++++ Page extract

= Daniel Shumba =

Zimbabwean politician

Daniel Kuzozvirava Shumba is a former Zimbabwe Army colonel and businessman; he returned to active politics and rose to Masvingo Provincial Chairman and member of the Central Committee [(the highest organ)] of the ZANU-PF political party. He is a son of a founding member of ZANU, and had a strong political background. He underwent Zanla's basic military training at Chisamba, Zambia, in 1978 before continuing with his academics. Shumba's accolades extend to having served in the Special Forces (The Parachute Group) of the Zimbabwe National Army from 1983 to 1989.

In 2006, he was fired from the party in a falling-out over the unresolved issue of the Tsholotsho agenda. Later in that year, he announced the creation of his own party, the United People's Party. He did not run in the 2008 Zimbabwean presidential election, but went on to win an order in the Supreme Court of Zimbabwe.

In September 2009, Shumba resigned from opposition politics and rejoined Zanu-PF. He won in Masvingo Urban constituency, in the July 2013 National Elections.Shumba was a member of Zanu-PF"s highest organ, the Central Committee, and was appointed (in December 2014) Deputy Secretary for Transport and Welfare, in the Zanu-PF's Politburo.

++++++++

What is being asked: Pick up the biography of Daniel Shumba after its last sentence and write what comes next.

++++ Given records

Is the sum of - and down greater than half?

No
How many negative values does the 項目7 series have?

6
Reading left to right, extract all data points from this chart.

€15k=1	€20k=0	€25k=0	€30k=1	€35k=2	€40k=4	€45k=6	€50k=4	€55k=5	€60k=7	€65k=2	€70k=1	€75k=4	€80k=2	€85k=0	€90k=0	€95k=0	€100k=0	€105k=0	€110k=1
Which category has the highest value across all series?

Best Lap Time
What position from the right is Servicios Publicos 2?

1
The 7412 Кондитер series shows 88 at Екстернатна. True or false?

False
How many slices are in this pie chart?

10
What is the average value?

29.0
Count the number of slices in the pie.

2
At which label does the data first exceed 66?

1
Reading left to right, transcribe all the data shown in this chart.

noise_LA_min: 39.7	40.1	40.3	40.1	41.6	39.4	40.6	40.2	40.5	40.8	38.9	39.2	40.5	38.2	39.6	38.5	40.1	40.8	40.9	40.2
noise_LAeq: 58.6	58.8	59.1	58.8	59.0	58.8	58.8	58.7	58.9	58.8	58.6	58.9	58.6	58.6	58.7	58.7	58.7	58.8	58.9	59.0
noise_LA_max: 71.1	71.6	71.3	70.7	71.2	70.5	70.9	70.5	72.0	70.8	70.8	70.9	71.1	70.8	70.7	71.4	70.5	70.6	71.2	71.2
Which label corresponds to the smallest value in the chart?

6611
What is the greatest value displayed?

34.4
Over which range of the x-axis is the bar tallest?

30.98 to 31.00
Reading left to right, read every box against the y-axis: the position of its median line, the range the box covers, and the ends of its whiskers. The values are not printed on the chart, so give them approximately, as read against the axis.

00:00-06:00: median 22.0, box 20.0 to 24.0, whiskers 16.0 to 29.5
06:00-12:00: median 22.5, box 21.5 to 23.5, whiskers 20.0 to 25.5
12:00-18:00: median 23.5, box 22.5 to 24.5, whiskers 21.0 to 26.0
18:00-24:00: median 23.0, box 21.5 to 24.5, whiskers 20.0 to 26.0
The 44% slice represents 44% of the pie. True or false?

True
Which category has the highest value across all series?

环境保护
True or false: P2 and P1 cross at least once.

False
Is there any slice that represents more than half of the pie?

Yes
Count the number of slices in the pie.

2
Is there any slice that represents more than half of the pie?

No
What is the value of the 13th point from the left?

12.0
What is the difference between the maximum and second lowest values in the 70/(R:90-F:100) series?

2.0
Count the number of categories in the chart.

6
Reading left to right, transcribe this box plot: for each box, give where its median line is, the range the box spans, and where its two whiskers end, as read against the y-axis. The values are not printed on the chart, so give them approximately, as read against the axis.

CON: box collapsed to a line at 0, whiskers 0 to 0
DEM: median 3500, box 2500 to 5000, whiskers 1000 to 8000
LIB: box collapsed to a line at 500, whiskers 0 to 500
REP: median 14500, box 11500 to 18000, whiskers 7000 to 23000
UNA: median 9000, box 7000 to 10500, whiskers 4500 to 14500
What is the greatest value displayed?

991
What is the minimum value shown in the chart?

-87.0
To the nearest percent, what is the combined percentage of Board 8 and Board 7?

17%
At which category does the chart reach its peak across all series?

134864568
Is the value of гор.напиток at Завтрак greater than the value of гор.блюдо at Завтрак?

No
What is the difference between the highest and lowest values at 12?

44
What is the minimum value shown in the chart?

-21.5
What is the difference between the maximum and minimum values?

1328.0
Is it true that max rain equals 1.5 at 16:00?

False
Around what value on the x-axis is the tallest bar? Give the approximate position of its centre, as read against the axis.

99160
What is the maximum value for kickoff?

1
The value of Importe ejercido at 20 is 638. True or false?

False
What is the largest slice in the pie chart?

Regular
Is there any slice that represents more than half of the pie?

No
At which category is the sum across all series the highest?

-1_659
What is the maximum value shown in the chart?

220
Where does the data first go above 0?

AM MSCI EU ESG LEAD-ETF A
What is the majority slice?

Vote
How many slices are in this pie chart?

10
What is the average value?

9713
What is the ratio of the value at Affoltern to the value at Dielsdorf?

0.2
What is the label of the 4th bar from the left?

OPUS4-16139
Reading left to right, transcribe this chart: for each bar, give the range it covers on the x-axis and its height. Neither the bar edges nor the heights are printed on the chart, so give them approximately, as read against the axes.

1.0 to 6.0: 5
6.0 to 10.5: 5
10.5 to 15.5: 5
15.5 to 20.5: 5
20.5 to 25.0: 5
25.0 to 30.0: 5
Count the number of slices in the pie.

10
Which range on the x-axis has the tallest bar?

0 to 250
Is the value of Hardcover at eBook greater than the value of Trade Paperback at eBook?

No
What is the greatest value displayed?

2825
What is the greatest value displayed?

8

++++++++

Answer:
Shumba left Zanu PF in December 2017 following the coup, leading to the formation of the United Democratic Alliance (UDA). Shumba is the founding President of the UDA. He contested the controversial 30 July 2018 Presidential elections. He was a Respondent in the Constitutional Court Application challenging the results of Presidential election.

He has seats on the Standing Rules & Orders Committee (SROC), and was a member of the Justice & Legal Portfolio committee, and was also the Chairman of the Mines and Energy Portfolio committee.

Shumba has represented Zimbabwe at the Africa Institute of Legislative Forum (2013) in Abuja, Nigeria, and also led the Zimbabwe's monitoring delegations to the 2014 South Africa National Elections, and the 2014 Namibia National Elections. He is also a member of a number of regional and international economic bodies (including the World Economic Forum).

Shumba was the head of delegation to the ACP and the joint ACP-EU Parliamentary Assembly. He chaired the ACP Standing Committee on Political Affairs at the 40th session of the ACP Parliamentary Assembly, and also chaired the Political Affairs Bureau at the 30th session of the ACP-EU Joint Parliamentary Assembly in Brussels on 4 and 8 December 2015.

On 18 January 2018, following the coup and political gamesmanship in Zanu PF, Shumba was withdrawn from the Parliament of Zimbabwe.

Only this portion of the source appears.